• **TASK GOAL**
Condense the paragraph of the patent page that begins "In hold type display devices" into a short bulleted list that retains its main facts.
━━━ TEXT
US20070146394A1

US20070146394A1 - Display and driving method thereof

Info

Publication number: US20070146394A1
Application number: US11/473,549
Authority: US
Inventors: Ji Ahn
Original assignee: LG Philips LCD Co Ltd
Current assignee: LG Display Co Ltd
Priority date: 2005-12-27
Filing date: 2006-06-23
Publication date: 2007-06-28
Also published as: CN100562914C; JP2007178989A; KR20070068767A; CN1991962A; US8068123B2; KR101201048B1; JP5058524B2

Abstract

A display device that includes a data modulator for comparing input data of m (m is a natural number of not less than 2) number of frames and inserts any one of black data and gray data in accordance with the comparison result and a driving method thereof are provided.

Description

This application claims the benefit of Korean Patent Application No. P2005-0130739 filed on Dec. 27, 2005 that is hereby incorporated by reference.

BACKGROUND

1. Field
A hold type display device and a driving method thereof are provided.
2. Related Art
In hold type display devices like a liquid crystal display (LCD) or organic light emitting diode (OLED), a motion blurring phenomenon is displayed on a screen. During this motion blurring phenomenon a screen is not clear but blurred in a motion picture by a maintenance characteristic. This maintenance characteristic will be explained in conjunction with FIGS. 1 to 4, which represent a data characteristic of a liquid crystal display device and a cathode ray tube (CRT).
━━━━━━
━━━ DATASET EXCERPT
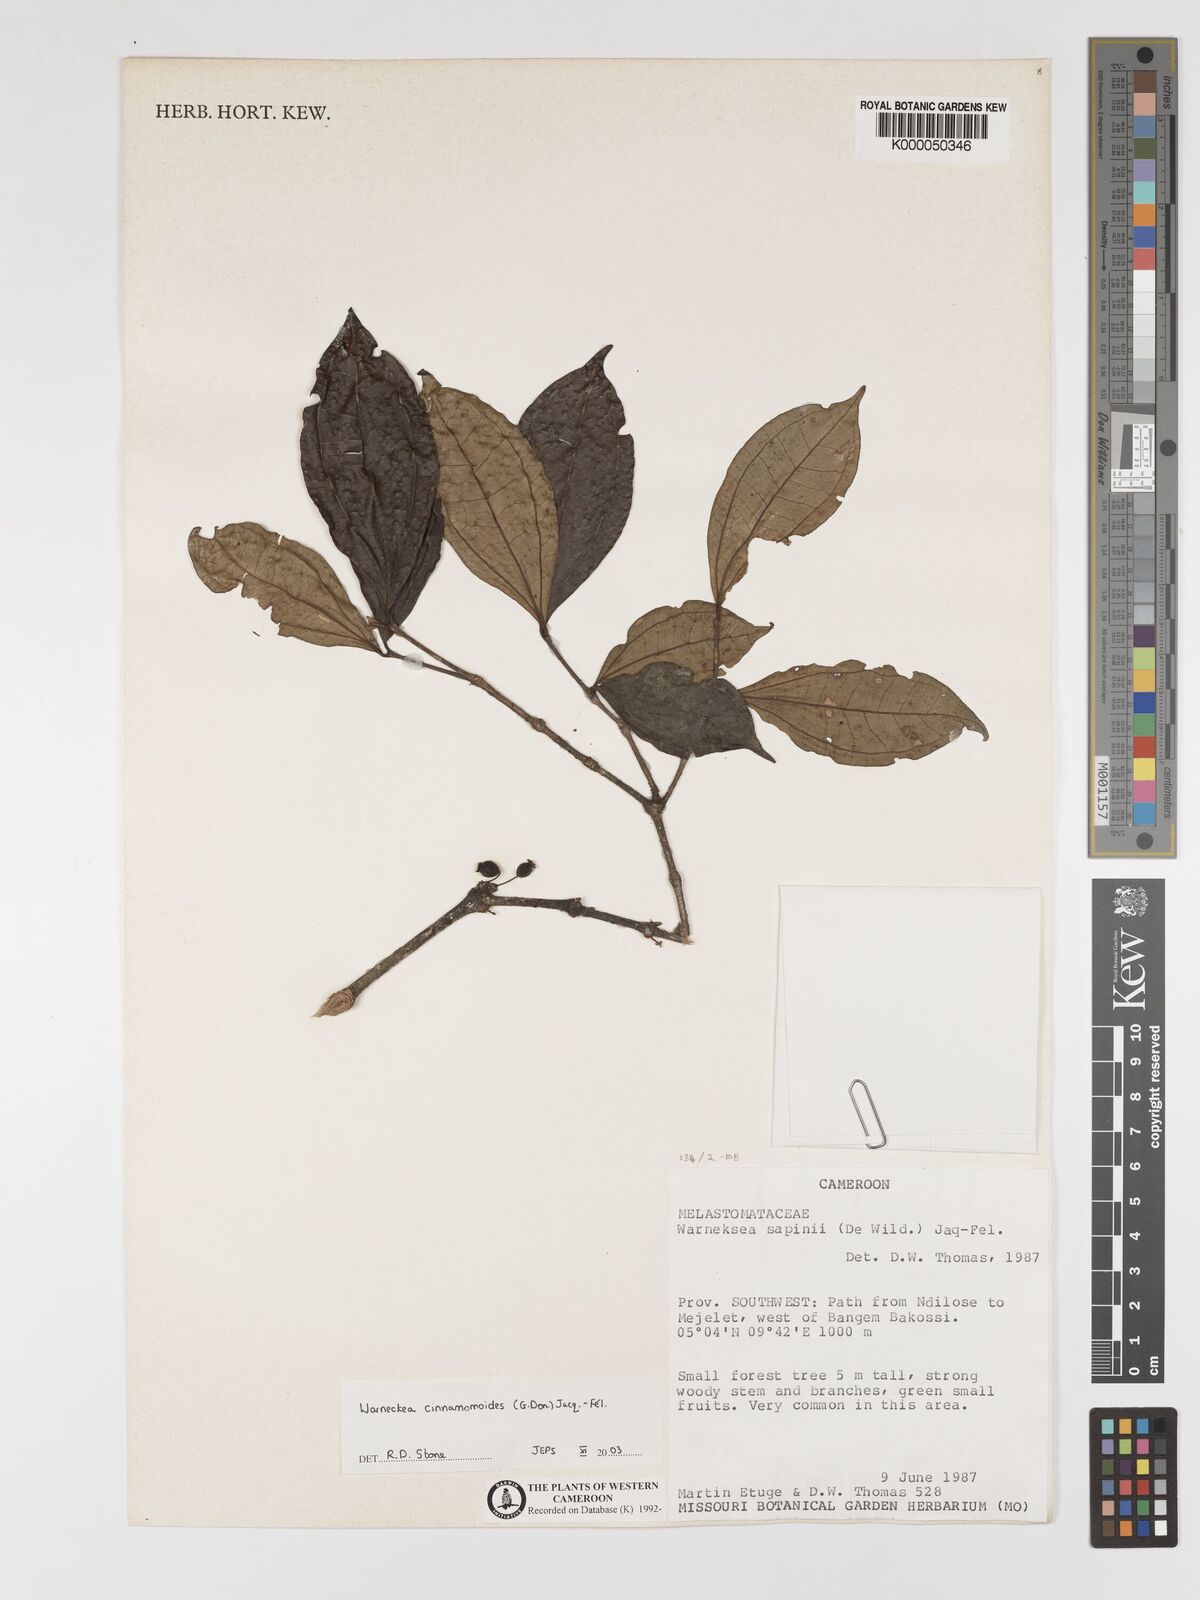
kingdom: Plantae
━━━━━━
• **RESULT FOR THIS TASK**
- Hold type display devices, such as a liquid crystal display (LCD) or an organic light emitting diode (OLED), display a motion blurring phenomenon.
- Because of a maintenance characteristic, the screen appears blurred rather than clear in a motion picture.
- FIGS. 1 to 4 explain this characteristic by representing a data characteristic of a liquid crystal display device and a cathode ray tube (CRT).